Der Historische Verein Nordrach hatte bereits im Jahre 2013 seinen dritten Nordracher Geschichtstag der Nordracher Pouponnière gewidmet. Michael Martin aus Landau, ebenfalls ein „Franzosenkind“, berichtete damals über seine Schwierigkeiten, Informationen über seine Herkunft zu erhalten.

Auf Anregung des Vereins „Herzen ohne Grenzen“ hat der Historische Verein Nordrach eine Erinnerungstafel mit deutschem und französischem Text anfertigen lassen. An der kleinen Feierstunde am 17. Juni 2025, bei der sie enthüllt wurde, nahmen neben Vorstandsmitgliedern des Historischen Vereins auch Bürgermeister Carsten Erhardt, die Grundstückseigentümer Burkard und Luka Isenmann, sowie Beatrice Kelsch vom Verein „Herzen ohne Grenzen“ teil. Lore Poulet war als Dolmetscherin behilflich. Der Vorsitzende des Historischen Vereins Herbert Vollmer hatte den Termin so gewählt, dass auch Frau Claudine Spire und ihr Ehemann Olivier aus Paris teilnehmen konnten. Frau Claudine Spire hat als Kleinkind 1947/48 sieben Monate lang im Nordracher Kinderheim gelebt, bis sie nach Frankreich „expatriiert“ und von einem französischen Ehepaar adoptiert wurde.

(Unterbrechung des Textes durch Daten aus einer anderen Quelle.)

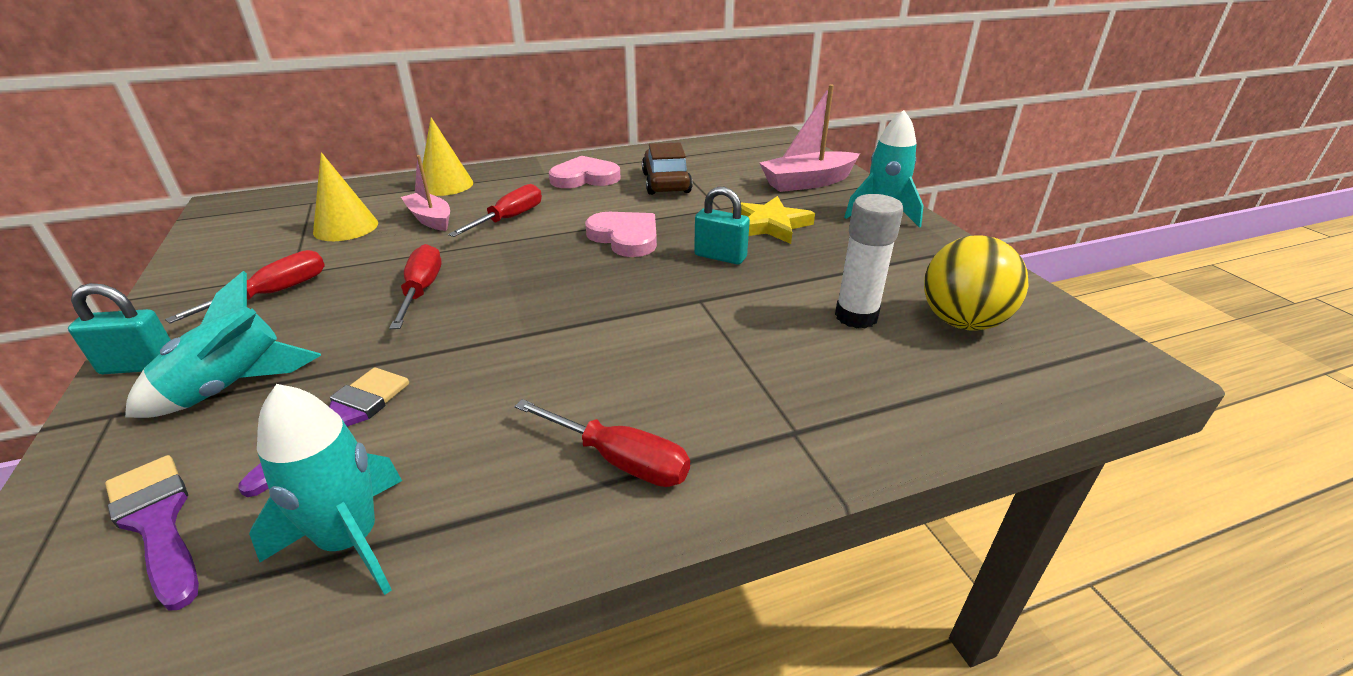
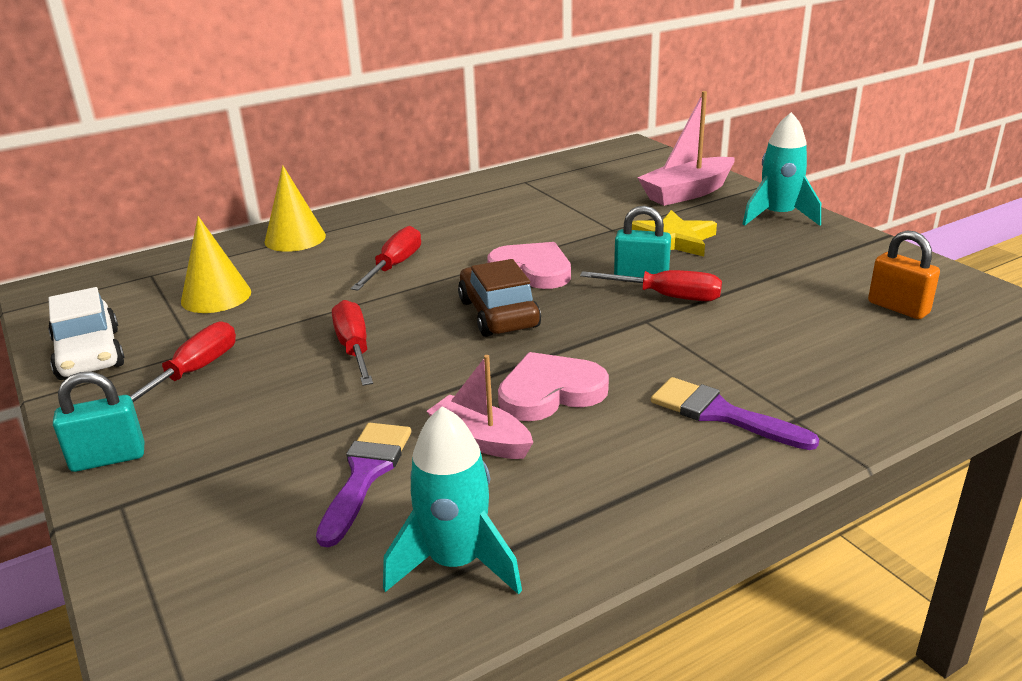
camera: 10 degrees left, 5 degrees down
(157, 522) = (258, 580): purple brush -> purple brush (721, 414)
(208, 265) = (89, 354): none -> white car
(232, 387) = (228, 462): turquoise rocket -> none
(430, 219) = (306, 276): pink boat -> pink boat (480, 440)
(585, 178) = (447, 213): pink heart -> pink heart (550, 392)
(621, 460) = (657, 464): red screwdriver -> red screwdriver (668, 297)
(666, 183) = (539, 209): brown car -> brown car (498, 314)
(856, 316) = (801, 316): white glue stick -> none
(962, 322) = (898, 308): yellow ball -> orange padlock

Claudine Spire berichtete in bewegenden Worten, wie wichtig es ihr war, ihre leibliche Mutter zu finden und das Kinderheim, in dem sie einige Monate ihres jungen Lebens verbracht hat. „Nordrach ist für mich fast wie eine zweite Heimat geworden“, sagte Frau Spire, den Tränen nahe. Sie war schon mehrfach in Nordrach gewesen und konnte zuletzt im Jahr 2017 von Helene Haas, die in dem Nordracher Kinderheim gearbeitet hatte, viele Informationen erhalten.